= Your assignment =
Repeat the data that follows, word for word, without the images.

= Source material =
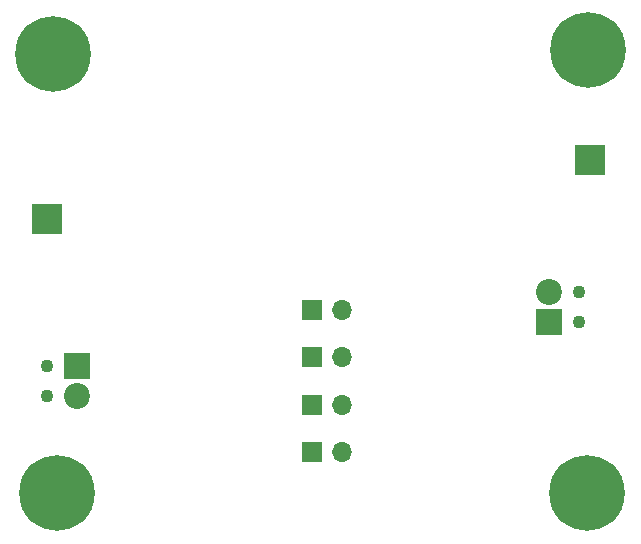
<source format=gbr>
%TF.GenerationSoftware,KiCad,Pcbnew,7.0.1*%
%TF.CreationDate,2023-04-11T14:03:01+02:00*%
%TF.ProjectId,sistabossen,73697374-6162-46f7-9373-656e2e6b6963,rev?*%
%TF.SameCoordinates,Original*%
%TF.FileFunction,Soldermask,Bot*%
%TF.FilePolarity,Negative*%
%FSLAX46Y46*%
G04 Gerber Fmt 4.6, Leading zero omitted, Abs format (unit mm)*
G04 Created by KiCad (PCBNEW 7.0.1) date 2023-04-11 14:03:01*
%MOMM*%
%LPD*%
G01*
G04 APERTURE LIST*
%ADD10C,1.100000*%
%ADD11R,2.200000X2.200000*%
%ADD12C,2.200000*%
%ADD13R,1.700000X1.700000*%
%ADD14O,1.700000X1.700000*%
%ADD15R,2.500000X2.500000*%
%ADD16C,0.800000*%
%ADD17C,6.400000*%
G04 APERTURE END LIST*
D10*
%TO.C,J2*%
X70460000Y-70427056D03*
X70460000Y-72967056D03*
D11*
X73000000Y-70427056D03*
D12*
X73000000Y-72967056D03*
%TD*%
D13*
%TO.C,J3*%
X92960000Y-65697056D03*
D14*
X95500000Y-65697056D03*
%TD*%
D13*
%TO.C,J5*%
X92960000Y-73697056D03*
D14*
X95500000Y-73697056D03*
%TD*%
D13*
%TO.C,J6*%
X92960000Y-77697056D03*
D14*
X95500000Y-77697056D03*
%TD*%
D13*
%TO.C,J4*%
X92960000Y-69697056D03*
D14*
X95500000Y-69697056D03*
%TD*%
D10*
%TO.C,J1*%
X115500000Y-66737056D03*
X115500000Y-64197056D03*
D11*
X112960000Y-66737056D03*
D12*
X112960000Y-64197056D03*
%TD*%
D15*
%TO.C,TP3*%
X70500000Y-58000000D03*
%TD*%
D16*
%TO.C,H3*%
X113797056Y-81197056D03*
X114500000Y-79500000D03*
X114500000Y-82894112D03*
X116197056Y-78797056D03*
D17*
X116197056Y-81197056D03*
D16*
X116197056Y-83597056D03*
X117894112Y-79500000D03*
X117894112Y-82894112D03*
X118597056Y-81197056D03*
%TD*%
%TO.C,H2*%
X113902944Y-43697056D03*
X114605888Y-42000000D03*
X114605888Y-45394112D03*
X116302944Y-41297056D03*
D17*
X116302944Y-43697056D03*
D16*
X116302944Y-46097056D03*
X118000000Y-42000000D03*
X118000000Y-45394112D03*
X118702944Y-43697056D03*
%TD*%
D15*
%TO.C,TP1*%
X116500000Y-53000000D03*
%TD*%
D16*
%TO.C,H1*%
X68600000Y-44000000D03*
X69302944Y-42302944D03*
X69302944Y-45697056D03*
X71000000Y-41600000D03*
D17*
X71000000Y-44000000D03*
D16*
X71000000Y-46400000D03*
X72697056Y-42302944D03*
X72697056Y-45697056D03*
X73400000Y-44000000D03*
%TD*%
%TO.C,H4*%
X68902944Y-81197056D03*
X69605888Y-79500000D03*
X69605888Y-82894112D03*
X71302944Y-78797056D03*
D17*
X71302944Y-81197056D03*
D16*
X71302944Y-83597056D03*
X73000000Y-79500000D03*
X73000000Y-82894112D03*
X73702944Y-81197056D03*
%TD*%
M02*

</source>
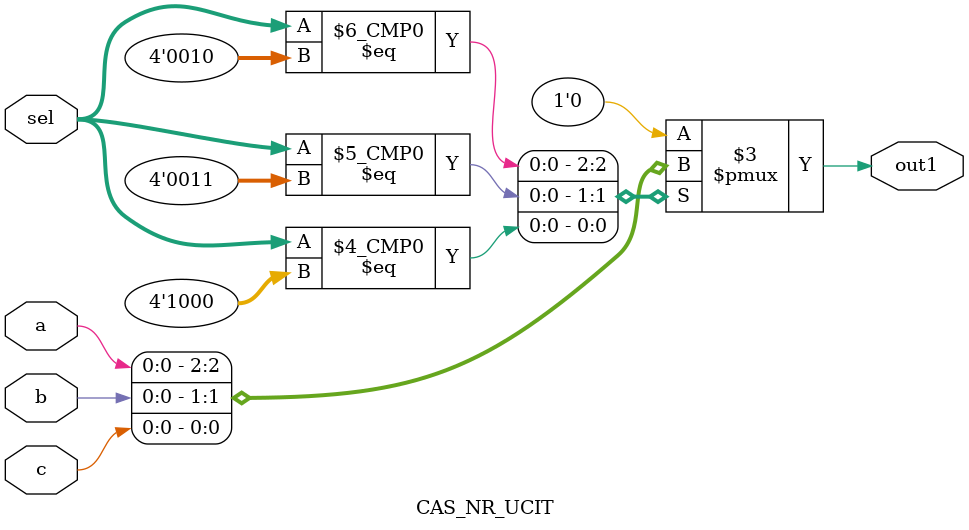
<source format=v>
module CAS_NR_UCIT (a, b, c, sel, out1);
   input a;
   input b;
   input c;
   input [3:0] sel;
   output out1;
   reg out1;
   always @(a or b or c or sel)
   begin
      case (sel)
         4'b0010: out1 = a;
         2'b11: out1 = b;
         8: out1 = c;
         default: out1 = 1'b0;
      endcase
   end
endmodule

</source>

= Output =
<source format=gbr>
%TF.GenerationSoftware,KiCad,Pcbnew,7.0.1*%
%TF.CreationDate,2023-04-11T14:03:01+02:00*%
%TF.ProjectId,sistabossen,73697374-6162-46f7-9373-656e2e6b6963,rev?*%
%TF.SameCoordinates,Original*%
%TF.FileFunction,Soldermask,Bot*%
%TF.FilePolarity,Negative*%
%FSLAX46Y46*%
G04 Gerber Fmt 4.6, Leading zero omitted, Abs format (unit mm)*
G04 Created by KiCad (PCBNEW 7.0.1) date 2023-04-11 14:03:01*
%MOMM*%
%LPD*%
G01*
G04 APERTURE LIST*
%ADD10C,1.100000*%
%ADD11R,2.200000X2.200000*%
%ADD12C,2.200000*%
%ADD13R,1.700000X1.700000*%
%ADD14O,1.700000X1.700000*%
%ADD15R,2.500000X2.500000*%
%ADD16C,0.800000*%
%ADD17C,6.400000*%
G04 APERTURE END LIST*
D10*
%TO.C,J2*%
X70460000Y-70427056D03*
X70460000Y-72967056D03*
D11*
X73000000Y-70427056D03*
D12*
X73000000Y-72967056D03*
%TD*%
D13*
%TO.C,J3*%
X92960000Y-65697056D03*
D14*
X95500000Y-65697056D03*
%TD*%
D13*
%TO.C,J5*%
X92960000Y-73697056D03*
D14*
X95500000Y-73697056D03*
%TD*%
D13*
%TO.C,J6*%
X92960000Y-77697056D03*
D14*
X95500000Y-77697056D03*
%TD*%
D13*
%TO.C,J4*%
X92960000Y-69697056D03*
D14*
X95500000Y-69697056D03*
%TD*%
D10*
%TO.C,J1*%
X115500000Y-66737056D03*
X115500000Y-64197056D03*
D11*
X112960000Y-66737056D03*
D12*
X112960000Y-64197056D03*
%TD*%
D15*
%TO.C,TP3*%
X70500000Y-58000000D03*
%TD*%
D16*
%TO.C,H3*%
X113797056Y-81197056D03*
X114500000Y-79500000D03*
X114500000Y-82894112D03*
X116197056Y-78797056D03*
D17*
X116197056Y-81197056D03*
D16*
X116197056Y-83597056D03*
X117894112Y-79500000D03*
X117894112Y-82894112D03*
X118597056Y-81197056D03*
%TD*%
%TO.C,H2*%
X113902944Y-43697056D03*
X114605888Y-42000000D03*
X114605888Y-45394112D03*
X116302944Y-41297056D03*
D17*
X116302944Y-43697056D03*
D16*
X116302944Y-46097056D03*
X118000000Y-42000000D03*
X118000000Y-45394112D03*
X118702944Y-43697056D03*
%TD*%
D15*
%TO.C,TP1*%
X116500000Y-53000000D03*
%TD*%
D16*
%TO.C,H1*%
X68600000Y-44000000D03*
X69302944Y-42302944D03*
X69302944Y-45697056D03*
X71000000Y-41600000D03*
D17*
X71000000Y-44000000D03*
D16*
X71000000Y-46400000D03*
X72697056Y-42302944D03*
X72697056Y-45697056D03*
X73400000Y-44000000D03*
%TD*%
%TO.C,H4*%
X68902944Y-81197056D03*
X69605888Y-79500000D03*
X69605888Y-82894112D03*
X71302944Y-78797056D03*
D17*
X71302944Y-81197056D03*
D16*
X71302944Y-83597056D03*
X73000000Y-79500000D03*
X73000000Y-82894112D03*
X73702944Y-81197056D03*
%TD*%
M02*

</source>
<source format=v>
module CAS_NR_UCIT (a, b, c, sel, out1);
   input a;
   input b;
   input c;
   input [3:0] sel;
   output out1;
   reg out1;
   always @(a or b or c or sel)
   begin
      case (sel)
         4'b0010: out1 = a;
         2'b11: out1 = b;
         8: out1 = c;
         default: out1 = 1'b0;
      endcase
   end
endmodule

</source>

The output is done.